Las compañías sancionadas son Ryanair, Vueling, Easyjet, Norwegian y Volotea. La sanción contra Ryanair es la más elevada de todas: según ha indicado el Ministerio, en el caso de la compañía irlandesa esta asciende a 107.775.777 euros. La sanción de Vueling es de 39.264.412 euros; 29.094.441 en el caso de Easyjet; 1.610.001 para Norwegian y 1.189.000,99 en el caso de Volotea.
Bustinduy ha confirmado las sanciones que propuso la Secretaría General de Consumo y Juego, desestimando así los recursos de alzada interpuestos por las compañías aéreas. Se pone fin así a una investigación que Consumo inició el año pasado por prácticas calificadas como infracciones «muy graves» de la normativa de consumo. Según el Ministerio, esta es la primera vez que se da firmeza a sanciones calificadas como muy graves por parte de la Administración General del Estado en este ámbito.

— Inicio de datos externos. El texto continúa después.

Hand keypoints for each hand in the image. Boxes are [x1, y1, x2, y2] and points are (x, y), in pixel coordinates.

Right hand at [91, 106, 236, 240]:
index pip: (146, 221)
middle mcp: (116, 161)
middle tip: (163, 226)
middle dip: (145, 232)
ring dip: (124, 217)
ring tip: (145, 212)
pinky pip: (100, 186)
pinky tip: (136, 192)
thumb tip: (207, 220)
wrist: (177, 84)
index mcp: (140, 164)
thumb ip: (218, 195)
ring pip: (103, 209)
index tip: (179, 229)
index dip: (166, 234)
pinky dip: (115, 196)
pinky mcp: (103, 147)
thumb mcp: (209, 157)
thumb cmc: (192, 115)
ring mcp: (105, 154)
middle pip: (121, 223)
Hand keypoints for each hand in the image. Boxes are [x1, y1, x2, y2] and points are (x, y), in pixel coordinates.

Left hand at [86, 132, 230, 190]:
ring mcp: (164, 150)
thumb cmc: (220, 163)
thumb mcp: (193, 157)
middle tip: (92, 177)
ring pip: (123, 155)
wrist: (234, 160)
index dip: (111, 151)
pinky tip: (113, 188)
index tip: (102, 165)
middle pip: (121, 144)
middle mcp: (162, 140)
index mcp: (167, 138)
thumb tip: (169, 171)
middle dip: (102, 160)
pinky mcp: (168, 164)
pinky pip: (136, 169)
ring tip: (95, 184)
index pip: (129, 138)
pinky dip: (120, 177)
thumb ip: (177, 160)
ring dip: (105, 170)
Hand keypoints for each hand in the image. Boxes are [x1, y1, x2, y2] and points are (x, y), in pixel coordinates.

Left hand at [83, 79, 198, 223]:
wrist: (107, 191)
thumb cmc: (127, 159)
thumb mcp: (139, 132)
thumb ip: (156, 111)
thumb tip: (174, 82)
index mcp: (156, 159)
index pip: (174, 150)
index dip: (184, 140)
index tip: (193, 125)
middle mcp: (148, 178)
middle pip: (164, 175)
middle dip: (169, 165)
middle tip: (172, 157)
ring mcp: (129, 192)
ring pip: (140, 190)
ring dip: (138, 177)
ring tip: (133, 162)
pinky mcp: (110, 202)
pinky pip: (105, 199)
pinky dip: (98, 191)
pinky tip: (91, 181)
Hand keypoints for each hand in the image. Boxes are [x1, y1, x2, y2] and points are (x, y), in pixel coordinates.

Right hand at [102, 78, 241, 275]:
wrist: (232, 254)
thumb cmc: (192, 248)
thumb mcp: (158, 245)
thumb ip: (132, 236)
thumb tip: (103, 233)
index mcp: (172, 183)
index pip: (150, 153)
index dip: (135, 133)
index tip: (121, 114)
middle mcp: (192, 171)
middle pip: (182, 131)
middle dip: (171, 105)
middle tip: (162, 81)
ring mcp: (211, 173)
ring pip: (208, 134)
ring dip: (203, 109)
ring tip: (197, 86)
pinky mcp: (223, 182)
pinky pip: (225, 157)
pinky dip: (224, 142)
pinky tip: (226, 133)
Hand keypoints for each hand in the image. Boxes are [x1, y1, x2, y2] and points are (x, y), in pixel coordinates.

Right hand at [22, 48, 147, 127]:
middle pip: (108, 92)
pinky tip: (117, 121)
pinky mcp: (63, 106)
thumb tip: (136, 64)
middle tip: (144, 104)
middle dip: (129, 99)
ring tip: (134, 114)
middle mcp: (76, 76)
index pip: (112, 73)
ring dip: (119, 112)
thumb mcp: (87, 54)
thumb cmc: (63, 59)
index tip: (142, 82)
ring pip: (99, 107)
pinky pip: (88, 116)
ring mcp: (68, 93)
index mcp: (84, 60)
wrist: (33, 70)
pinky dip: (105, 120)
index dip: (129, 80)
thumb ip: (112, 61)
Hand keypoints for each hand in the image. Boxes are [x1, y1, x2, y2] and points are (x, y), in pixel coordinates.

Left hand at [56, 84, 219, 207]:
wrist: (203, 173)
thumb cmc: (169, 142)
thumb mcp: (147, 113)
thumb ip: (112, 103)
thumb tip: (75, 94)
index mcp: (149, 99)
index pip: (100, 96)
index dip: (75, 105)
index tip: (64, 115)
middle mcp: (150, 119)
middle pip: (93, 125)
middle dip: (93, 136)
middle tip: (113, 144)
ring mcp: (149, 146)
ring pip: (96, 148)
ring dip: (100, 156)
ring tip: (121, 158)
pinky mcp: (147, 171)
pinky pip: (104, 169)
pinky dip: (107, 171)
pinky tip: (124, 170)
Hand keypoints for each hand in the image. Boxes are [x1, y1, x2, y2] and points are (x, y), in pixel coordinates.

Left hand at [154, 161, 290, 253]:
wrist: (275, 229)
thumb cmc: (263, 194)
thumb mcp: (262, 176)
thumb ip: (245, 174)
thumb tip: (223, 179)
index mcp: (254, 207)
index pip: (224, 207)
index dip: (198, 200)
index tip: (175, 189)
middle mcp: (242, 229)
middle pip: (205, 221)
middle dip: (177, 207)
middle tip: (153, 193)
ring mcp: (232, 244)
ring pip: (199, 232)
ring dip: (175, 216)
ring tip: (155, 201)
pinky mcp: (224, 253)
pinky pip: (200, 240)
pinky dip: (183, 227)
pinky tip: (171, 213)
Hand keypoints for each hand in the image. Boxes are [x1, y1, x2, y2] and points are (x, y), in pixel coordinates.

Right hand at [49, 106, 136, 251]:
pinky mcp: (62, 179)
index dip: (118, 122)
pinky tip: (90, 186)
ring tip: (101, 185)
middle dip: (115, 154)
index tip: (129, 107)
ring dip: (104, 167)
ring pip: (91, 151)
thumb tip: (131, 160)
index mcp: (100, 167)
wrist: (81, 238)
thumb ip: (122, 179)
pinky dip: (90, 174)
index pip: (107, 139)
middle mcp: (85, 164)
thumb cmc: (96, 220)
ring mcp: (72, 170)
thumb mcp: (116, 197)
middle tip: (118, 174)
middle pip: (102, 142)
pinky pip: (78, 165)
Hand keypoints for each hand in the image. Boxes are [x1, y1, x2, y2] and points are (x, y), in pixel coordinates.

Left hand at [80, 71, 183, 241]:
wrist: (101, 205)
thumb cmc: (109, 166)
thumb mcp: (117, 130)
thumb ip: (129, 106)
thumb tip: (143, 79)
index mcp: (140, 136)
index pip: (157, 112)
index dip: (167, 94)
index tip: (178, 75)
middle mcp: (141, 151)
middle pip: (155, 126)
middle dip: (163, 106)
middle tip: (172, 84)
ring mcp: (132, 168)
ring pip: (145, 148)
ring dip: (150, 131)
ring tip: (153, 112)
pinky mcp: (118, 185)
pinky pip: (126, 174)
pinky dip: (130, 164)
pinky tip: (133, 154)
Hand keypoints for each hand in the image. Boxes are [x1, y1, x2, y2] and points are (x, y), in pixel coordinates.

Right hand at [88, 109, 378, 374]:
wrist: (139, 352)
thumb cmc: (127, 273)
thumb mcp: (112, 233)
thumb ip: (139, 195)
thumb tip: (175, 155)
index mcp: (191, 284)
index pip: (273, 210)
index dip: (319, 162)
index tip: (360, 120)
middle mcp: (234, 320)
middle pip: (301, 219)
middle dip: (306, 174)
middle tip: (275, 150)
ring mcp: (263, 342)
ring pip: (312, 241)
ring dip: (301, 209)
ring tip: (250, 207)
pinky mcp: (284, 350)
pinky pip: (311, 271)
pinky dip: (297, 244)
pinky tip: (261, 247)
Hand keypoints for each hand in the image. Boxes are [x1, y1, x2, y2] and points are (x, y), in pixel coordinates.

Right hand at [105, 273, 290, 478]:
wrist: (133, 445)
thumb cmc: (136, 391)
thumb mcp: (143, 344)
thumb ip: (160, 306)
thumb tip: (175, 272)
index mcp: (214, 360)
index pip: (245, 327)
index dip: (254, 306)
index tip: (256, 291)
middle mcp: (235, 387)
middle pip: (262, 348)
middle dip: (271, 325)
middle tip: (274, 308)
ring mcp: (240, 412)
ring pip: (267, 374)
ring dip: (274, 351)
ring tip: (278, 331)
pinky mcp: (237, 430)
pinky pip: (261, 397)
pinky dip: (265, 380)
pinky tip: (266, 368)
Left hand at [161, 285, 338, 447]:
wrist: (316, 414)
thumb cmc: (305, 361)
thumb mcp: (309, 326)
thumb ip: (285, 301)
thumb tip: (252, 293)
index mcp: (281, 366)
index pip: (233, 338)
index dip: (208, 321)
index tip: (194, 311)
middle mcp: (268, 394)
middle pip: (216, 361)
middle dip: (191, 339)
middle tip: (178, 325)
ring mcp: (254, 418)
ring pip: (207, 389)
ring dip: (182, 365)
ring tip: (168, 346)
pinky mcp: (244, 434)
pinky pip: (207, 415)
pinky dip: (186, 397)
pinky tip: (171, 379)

Además de la multa económica, las sanciones incluyen la prohibición expresa de continuar con las prácticas sancionadas. Estas consisten en cobrar un suplemento por llevar equipaje de mano en cabina; cobrar por reservar asientos contiguos para menores o personas dependientes y sus acompañantes; no permitir pagar en metálico en los aeropuertos españoles; cobrar una tasa «desproporcionada y abusiva» por imprimir la tarjeta de embarque y «omisiones engañosas de información y falta de claridad en los precios».
En el caso de Ryanair, además, también se sanciona la práctica de cobrar una cantidad «desproporcionada» por imprimir el billete en la terminal cuando no se dispone de él. Según Consumo, las sanciones se han calculado en base a los beneficios que han obtenido las compañías por llevar a cabo esas prácticas. Esta orden pone fin a la vía administrativa, pero contra ella cabe recurso ante la Audiencia Nacional en el plazo de dos meses.
Furia de las aerolíneas, que mantendrán sus políticas de equipaje
La reacción de las aerolíneas no se han hecho esperar: aseveran que la sanción es «ilegal», confirman que recurrirán y advierten de que mantendrán sus políticas de equipaje de mano a la espera de que se pronuncien los tribunales. Así lo señalan en un comunicado emitido este mismo viernes por la Asociación de Líneas Aéreas (ALA), que tacha la decisión de «sinsentido» y asegura que supone «una injerencia ilegal y atentar contra la libertad de mercado», así como un agravio comparativo con respecto a otros países europeos.
ALA confirma en esa nota que las compañías recurrirán por lo contencioso administrativo una decisión que «consideran manifiestamente ilegal, inexplicable» y que, sostiene, «puede llegar a perjudicar gravemente y de forma irreversible a muchos pasajeros». Entretanto, mantiene que las políticas de equipaje en cabina actualmente vigentes no deben cambiar hasta que la justicia se pronuncie.